Sir,

We present signs of superior oblique underaction in a patient with orbital plexiform neuroma with radiological evidence of trochlear displacement as the primary cause of underaction. We postulate mechanisms that account for the features seen on ocular motility examination in this particular tumour.

We present unusual signs in a case of unilateral medial orbital plexiform neuroma in a 22-year-old white male with neurofibromatosis type 1.

The patient presented with significant mechanical ptosis of the left upper lid associated with a rubbery tumour in the superomedial orbit. MRI scanning showed a large plexiform neuroma in the left superomedial orbit causing ptosis by anteroinferior displacement of the tarsal plate. He underwent uncomplicated levator dehiscence repair to elevate the upper lid with deliberate avoidance of the tumour. He made a good recovery, with a good cosmetic and excellent functional result.
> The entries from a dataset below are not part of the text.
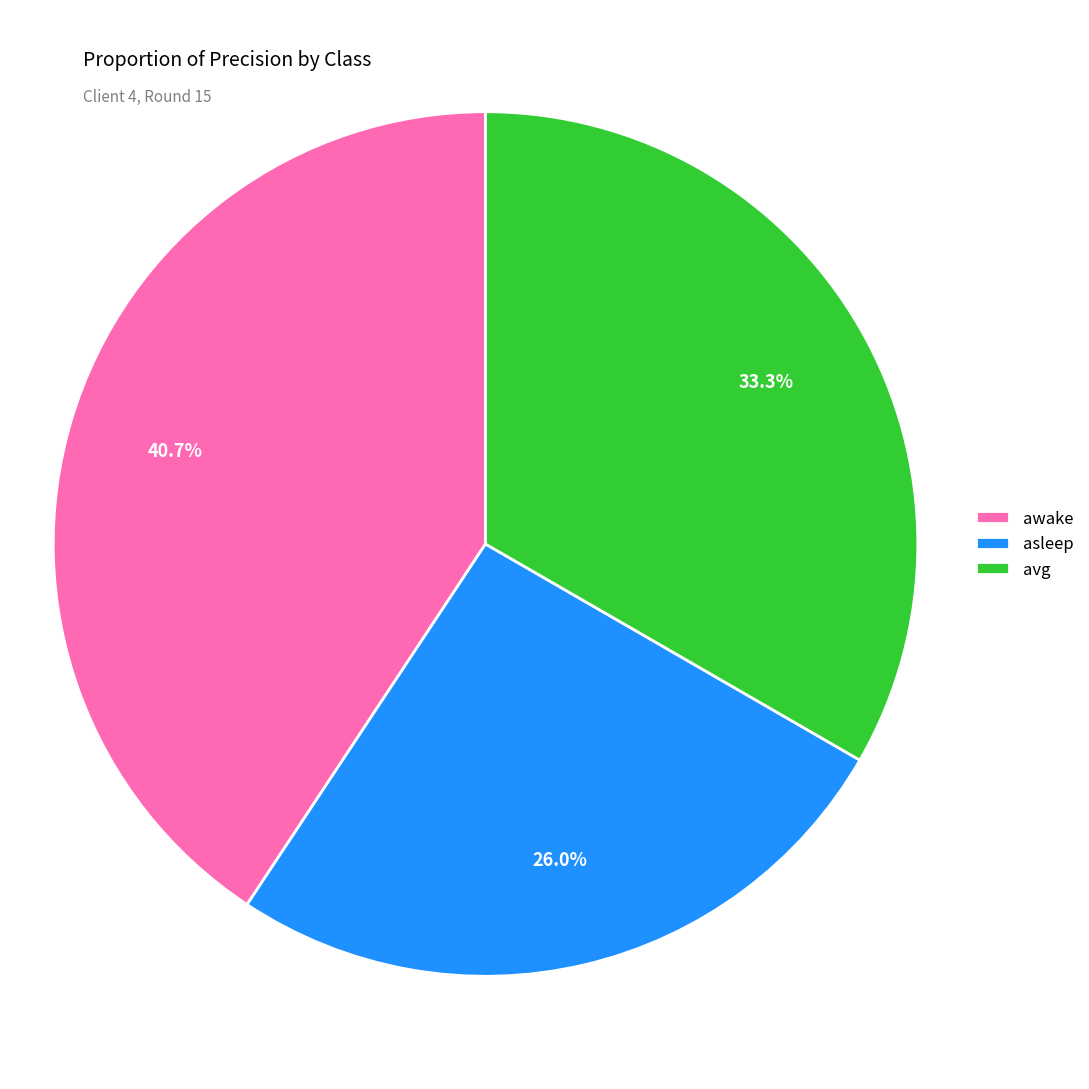

Does awake account for over 50% of the chart?

No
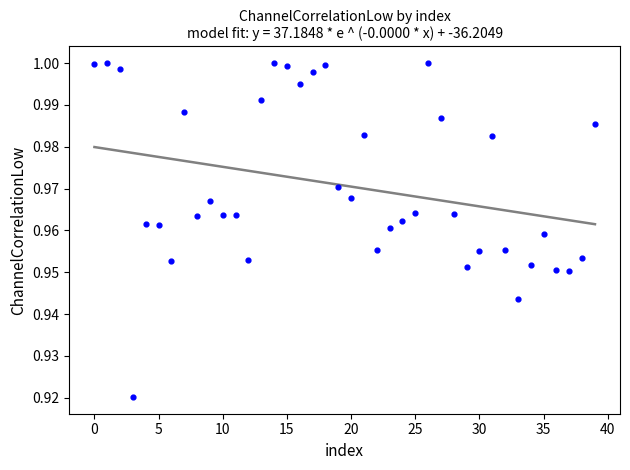

How many points are shown in the scatter plot?

40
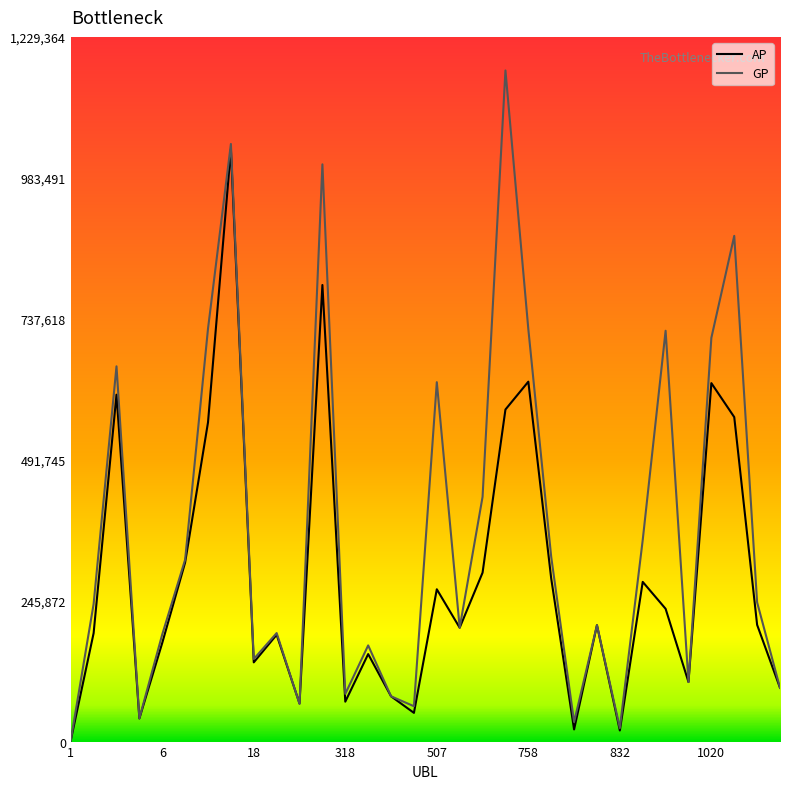

Does the chart display data point markers on the line(s)?

No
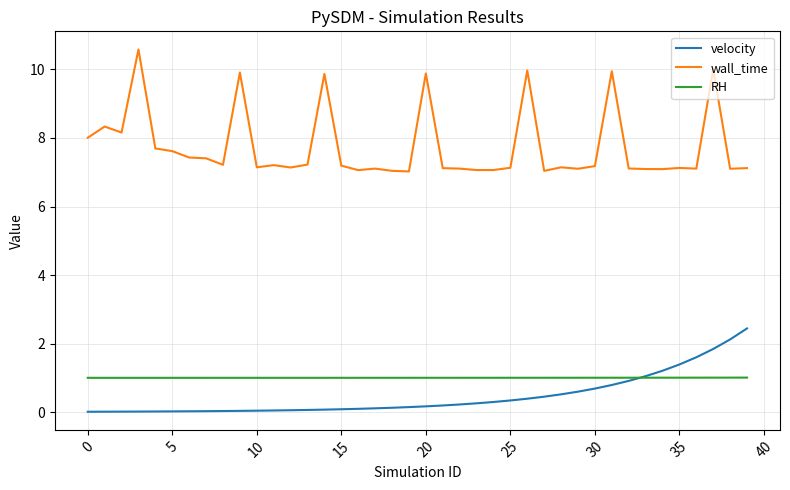

Which series has the widest spread of values?

wall_time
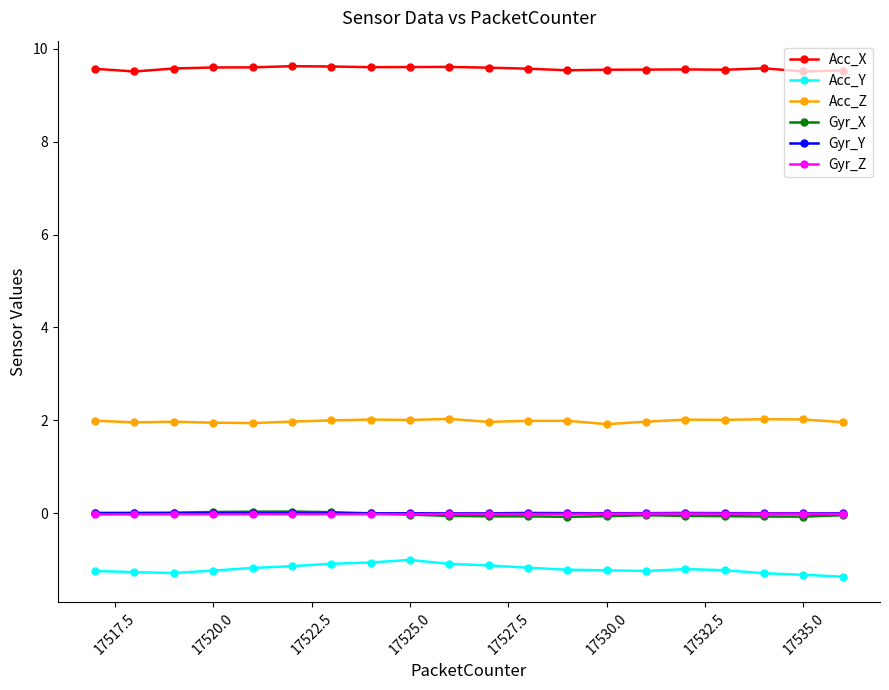

True or false: Acc_Z and Acc_Y intersect in this chart.

False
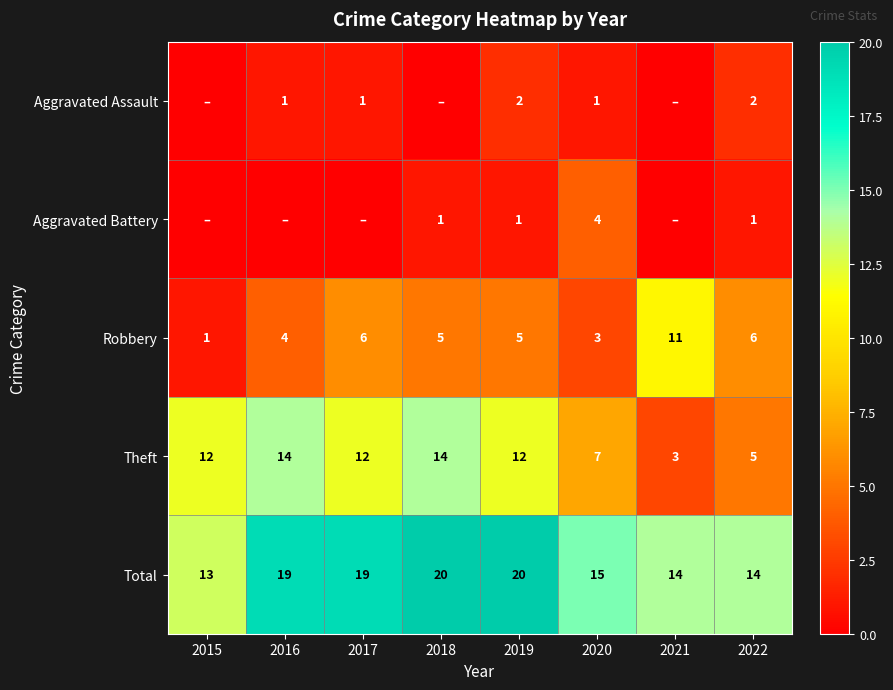

How many values in the Theft series are below 12?

3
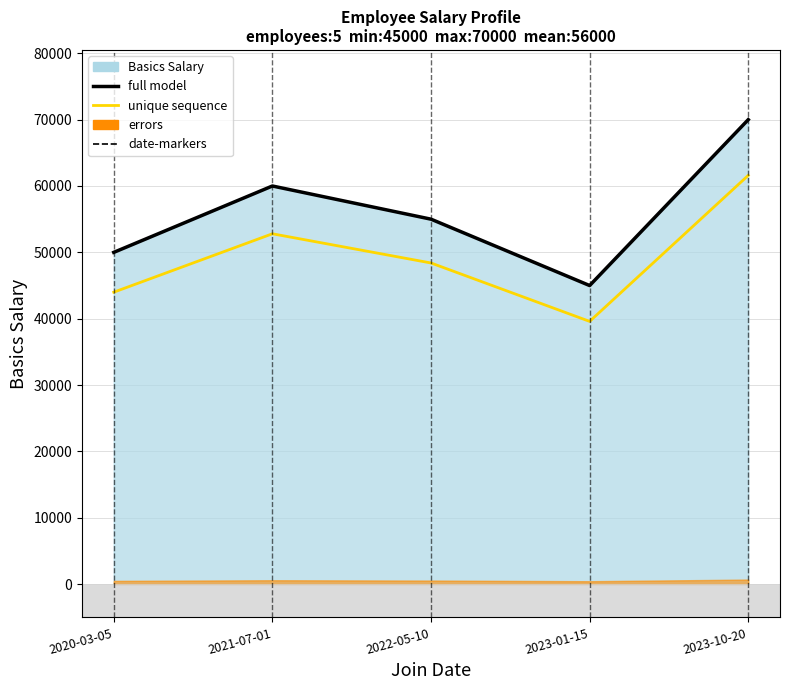

What is the sum of all unique sequence values?

246400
It had been noted that examination of eye movements revealed striking features of left inferior oblique overaction, with gross hyperdeviation of the left eye on right gaze (Figure 1). There was no associated diplopia as the bulk of tumour at the nasal bridge obscures the view from the left eye on right gaze (Figure 2). Of note, the patient was not concerned by his eye movement abnormalities (for the reason outlined above), and was purely interested in correction of his ptosis for functional purposes.

Figure 1
figure 1

Eye movements demonstrating left superior oblique underaction on right gaze simulating inferior oblique overaction. Notice that tumour bulk effectively occludes left eye on right gaze.

Figure 2
figure 2

Axial MRI showing plexiform neuroma at medial canthus extending posteriorly into orbit.

Comment

It was initially thought that the plexiform neuroma was inducing a left fourth nerve palsy; however, the trochlear nerve enters the superior oblique muscle approximately one-third the way along its length from its origin at the body of sphenoid, above the tendinous ring, and the trochlea. The MRI scan shows that the tumour does not extend much further posteriorly than the trochlea (Figure 3).

Figure 3
figure 3

Axial MRI showing posterior displacement of the left trochlea, with increase in angle between the two limbs of the superior oblique tendon.

Additionally, the trochlear nerve enters the muscle from the orbital aspect, rather than the side adjacent to the ethmoid and frontal bone. The tumour is not seen on the orbital side of the muscle (Figure 4). The MRI scan shows the tumour extending posteriorly into the orbit and beneath the trochlea, detaching it from the frontal bone. The trochlea is seen at the angle of the superior oblique tendon. Comparison with the contralateral anatomy shows distinct posterior displacement of the trochlear complex with the trochlea being attached to the tumour rather than the frontal bone. The amount of displacement does not, however, appear consistent with the degree of superior oblique underaction.

Figure 4
figure 4

Axial MRI. Note that there is no posterior invasion of the orbit by the tumour but that the trochlea has been displaced posteriorly and laterally.

Plexiform neuromas have unusual mechanical properties, with firm, rubbery characteristics. It may be that in addition to inducing displacement of the trochlea, the tumour also acts like an elastic band, allowing the trochlea to travel posteriorly into the orbit upon contraction of the superior oblique muscle, and pulling the complex forward again during relaxation. This would ensure two things:

  1. 1

    The force of contraction is not transmitted to the globe, inducing the appearances of inferior oblique overaction (superior oblique underaction).

  2. 2

    The tendon-muscle complex does not undergo contracture. Contracture of the complex would eventually partially reverse the effects of trochlear displacement by taking up the slack in the tendon.

Posterior displacement of the trochlea complex also redirects the superior oblique tendon, increasing its incyclotorsion vector and reducing the depression vector (Figure 4). This acts synergistically to increase the observed ocular motility abnormality.

While numerous case reports and case series of fronto-orbital mucocoeles and other tumours exist, this case is the first report of trochlear displacement by this rare orbital tumour. It is interesting to consider that the mechanical properties of the tumour substance may influence the forces it exerts and has exerted upon it by surrounding tissues.